Este verso hace referencia, una vez más, a Emily Brontë, y muestra las visiones de diferentes críticos acerca de su vida: nos cuenta acerca de la vida de Brontë, la caminante que no mira a los ojos a nadie, que vive su vida en soledad, que barre sus horas bajo la alfombra y en sus escritos habla de barrotes, de jaulas, de encierro…
“Hay muchas formas de estar presa…”, dice Carson, y es cierto: entiende que Brontë era una observadora en su propia jaula, cuya llave toma forma de relato, de personajes que odian, que aman y que desean encontrarse recorriendo las cumbres.
Desnudos
En “El ensayo de cristal”, encontraremos la palabra desnudo con frecuencia. Carson llama así a los destellos de su alma, pequeñas visiones que se manifiestan a partir de una pérdida, en este caso Law, el hombre que se fue en setiembre.
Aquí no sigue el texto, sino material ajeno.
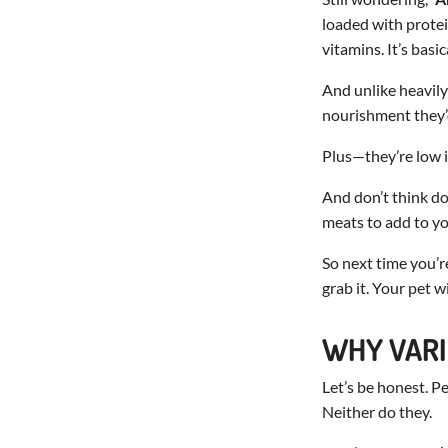
loaded with protein
vitamins. It’s basi
And unlike heavily
nourishment they’d
Plus—they’re low in
And don’t think dog
meats to add to y
So next time you’r
grab it. Your pet w
WHY VARI
Let’s be honest. P
Neither do they.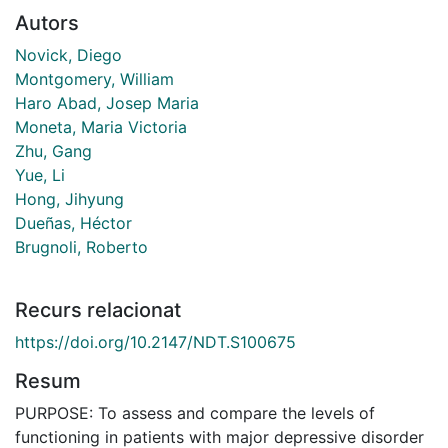
Autors
Novick, Diego
Montgomery, William
Haro Abad, Josep Maria
Moneta, Maria Victoria
Zhu, Gang
Yue, Li
Hong, Jihyung
Dueñas, Héctor
Brugnoli, Roberto
Recurs relacionat
https://doi.org/10.2147/NDT.S100675
Resum
PURPOSE: To assess and compare the levels of
functioning in patients with major depressive disorder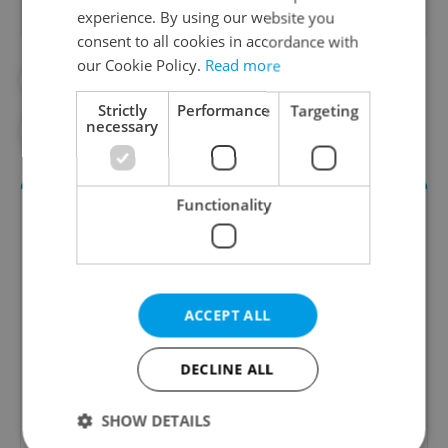
experience. By using our website you
consent to all cookies in accordance with
our Cookie Policy.
Read more
#CORONAVIRUS IN THE CZECH REPUBLIC
Strictly
Performance
Targeting
necessary
#HEALTH
#IN THE NEWS
Functionality
ACCEPT ALL
DECLINE ALL
Daily News Buzz
A morning cup of freshly brewed news, original
SHOW DETAILS
content, and tips for expat life delivered to your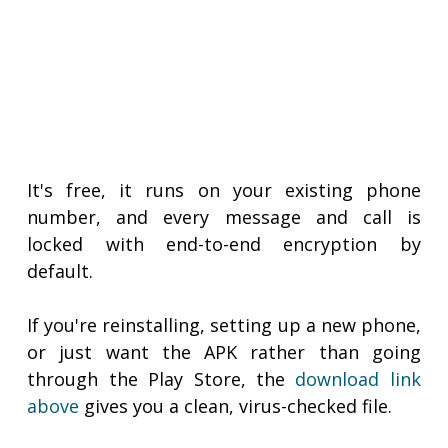
It's free, it runs on your existing phone
number, and every message and call is
locked with end-to-end encryption by
default.
If you're reinstalling, setting up a new phone,
or just want the APK rather than going
through the Play Store, the
download link
above
gives you a clean, virus-checked file.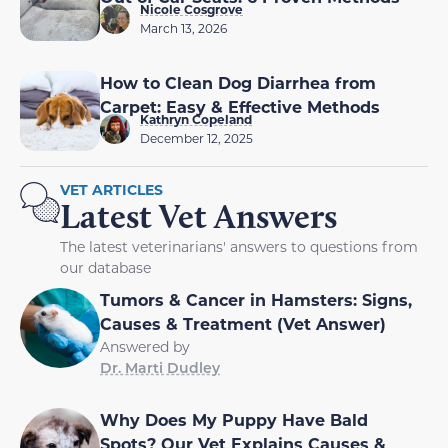
Nicole Cosgrove
March 13, 2026
How to Clean Dog Diarrhea from
Carpet: Easy & Effective Methods
Kathryn Copeland
December 12, 2025
VET ARTICLES
Latest Vet Answers
The latest veterinarians' answers to questions from
our database
Tumors & Cancer in Hamsters: Signs,
Causes & Treatment (Vet Answer)
Answered by
Dr. Marti Dudley
Why Does My Puppy Have Bald
Spots? Our Vet Explains Causes &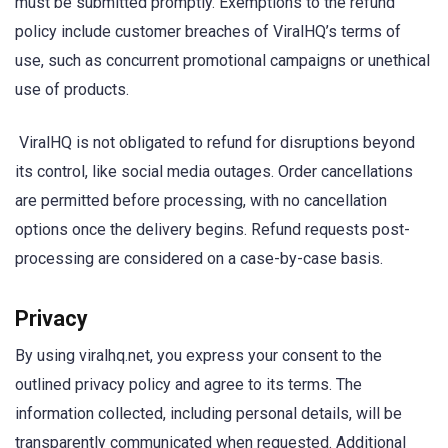
must be submitted promptly. Exemptions to the refund
policy include customer breaches of ViralHQ’s terms of
use, such as concurrent promotional campaigns or unethical
use of products.
ViralHQ is not obligated to refund for disruptions beyond
its control, like social media outages. Order cancellations
are permitted before processing, with no cancellation
options once the delivery begins. Refund requests post-
processing are considered on a case-by-case basis.
Privacy
By using viralhq.net, you express your consent to the
outlined privacy policy and agree to its terms. The
information collected, including personal details, will be
transparently communicated when requested. Additional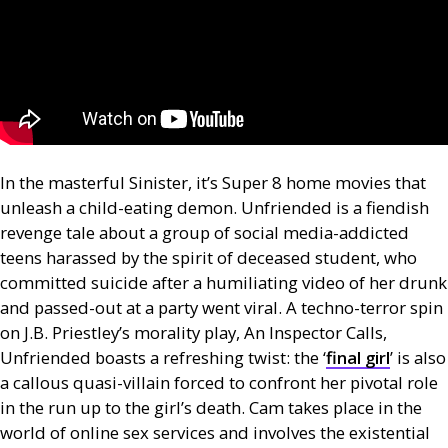
In the masterful Sinister, it’s Super 8 home movies that
unleash a child-eating demon. Unfriended is a fiendish
revenge tale about a group of social media-addicted
teens harassed by the spirit of deceased student, who
committed suicide after a humiliating video of her drunk
and passed-out at a party went viral. A techno-terror spin
on
J.B.
Priestley’s morality play, An Inspector Calls,
Unfriended boasts a refreshing twist: the ‘
final girl
’ is also
a callous quasi-villain forced to confront her pivotal role
in the run up to the girl’s death. Cam takes place in the
world of online sex services and involves the existential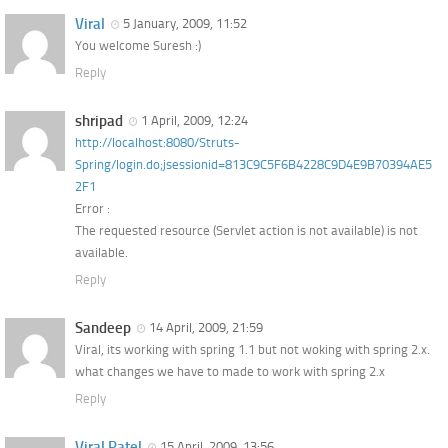
Viral
5 January, 2009, 11:52
You welcome Suresh :)
Reply
shripad
1 April, 2009, 12:24
http://localhost:8080/Struts-
Spring/login.do;jsessionid=813C9C5F6B4228C9D4E9B70394AE5
2F1
Error :
The requested resource (Servlet action is not available) is not
available.
Reply
Sandeep
14 April, 2009, 21:59
Viral, its working with spring 1.1 but not woking with spring 2.x.
what changes we have to made to work with spring 2.x
Reply
Viral Patel
15 April, 2009, 13:56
La voz poética cuenta cómo a partir de la perdida comenzó a practicar la meditación, y empezó a tener así cada mañana un destello, una visión. La primera es una mujer sola en una colina a quien el viento le ha arrancado la piel, dejando al descubierto su propia carne. Esta visión le produce dolor, pero, como dice Charlotte Brontë, “el alma se labra en un taller salvaje”, es decir que lo que hace Carson es observar cómo la piel se le desprende y de alguna manera logra así trascender, mudar la piel, cambiarla, transmutar y dejar atrás a la persona que se fue. Así, aquí las visiones matutinas parecieran ser esos momentos de claridad en lo cuales logramos ver cada detalle de algún momento lejano, detalles que llegan ahora en una atmósfera de cristal, meditaciones necesarias para trascender.
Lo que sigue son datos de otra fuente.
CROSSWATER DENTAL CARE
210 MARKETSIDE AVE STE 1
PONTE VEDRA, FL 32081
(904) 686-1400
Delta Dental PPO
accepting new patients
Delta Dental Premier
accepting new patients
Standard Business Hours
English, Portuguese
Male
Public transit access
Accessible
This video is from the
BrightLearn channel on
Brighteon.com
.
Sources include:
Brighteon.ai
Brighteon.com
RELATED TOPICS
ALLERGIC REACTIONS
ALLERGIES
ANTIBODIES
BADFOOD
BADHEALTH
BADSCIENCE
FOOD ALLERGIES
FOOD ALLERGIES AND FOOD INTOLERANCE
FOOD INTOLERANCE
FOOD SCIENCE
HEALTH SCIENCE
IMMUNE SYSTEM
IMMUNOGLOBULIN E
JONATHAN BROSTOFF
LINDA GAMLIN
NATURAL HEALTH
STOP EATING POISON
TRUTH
Hace poco alguien me dijo que cuando leemos o escuchamos algo, nos quedamos sólo con la parte que queremos, y enseguida pensé en Catherine y Heathcliff, cuando Heathcliff solo logra escuchar una parte de lo que Catherine dice en la cocina: “Casarme con Heathcliff me desagradaría”. Aquí el personaje decide que lo que escuchó le es suficiente para marcharse, pero al momento que se va, Catherine pronuncia las siguientes palabras “así que nunca va a saber cómo lo amo”.
Pero Emily sabía cómo cazar a un diablo.
Le puso en lugar de un alma
la salida fría y constante de Catherine del sistema nervioso cada vez que respiraba o tenía un pensamiento.
Rompió cada uno de sus instantes por la mitad
y dejó la puerta de la cocina abierta No me resulta rara esa vida a medias. Pero hay más que eso…
Carson toma en consecuencia referencias de Cumbres borrascosas y las lleva a su vida, porque definitivamente tiene que haber algo más que eso, debe suponer un interrogarnos más allá de las palabras, más allá de la acción, del abandono; trascender la carne y observar desde un páramo la infinidad del paisaje que aquí representa su propia experiencia, su siguiente paso a dar.
“El ensayo de cristal” sigue más allá, hasta el momento en que se le aparece el último desnudo, su último encuentro con Law, la visita a su padre al hospital, completa un texto en el que no hay consuelo pero tampoco hay dolor, en el que hay demasiado de Carson en cada verso, en el que la trascendencia de la autora puede verse en la narración del último destello. De alguna forma, esos últimos versos hacen que nos sintamos acompañados y que nosotros también la acompañemos a ella, porque la pérdida es universal.
Aquí no se busca caminar hacia atrás como los muertos en “Sobre caminar hacia atrás”, aquí se busca seguir.
El Desnudo 13 llegó cuando no estaba esperándolo. A la noche.
Casi como el Desnudo 1
y a la vez fue totalmente distinto.
Vi una colina alta y sobre ella una forma que se recortaba contra el viento fuerte
[…]
El viento
estaba limpiando los huesos.
Que resistían, plateados y necesarios.
No era mi cuerpo, no era un cuerpo de mujer, era el cuerpo de todas. Salía caminando de la luz.
El artículo está encabezado por una fotografía de Carson de Lawrence Schwartzwald.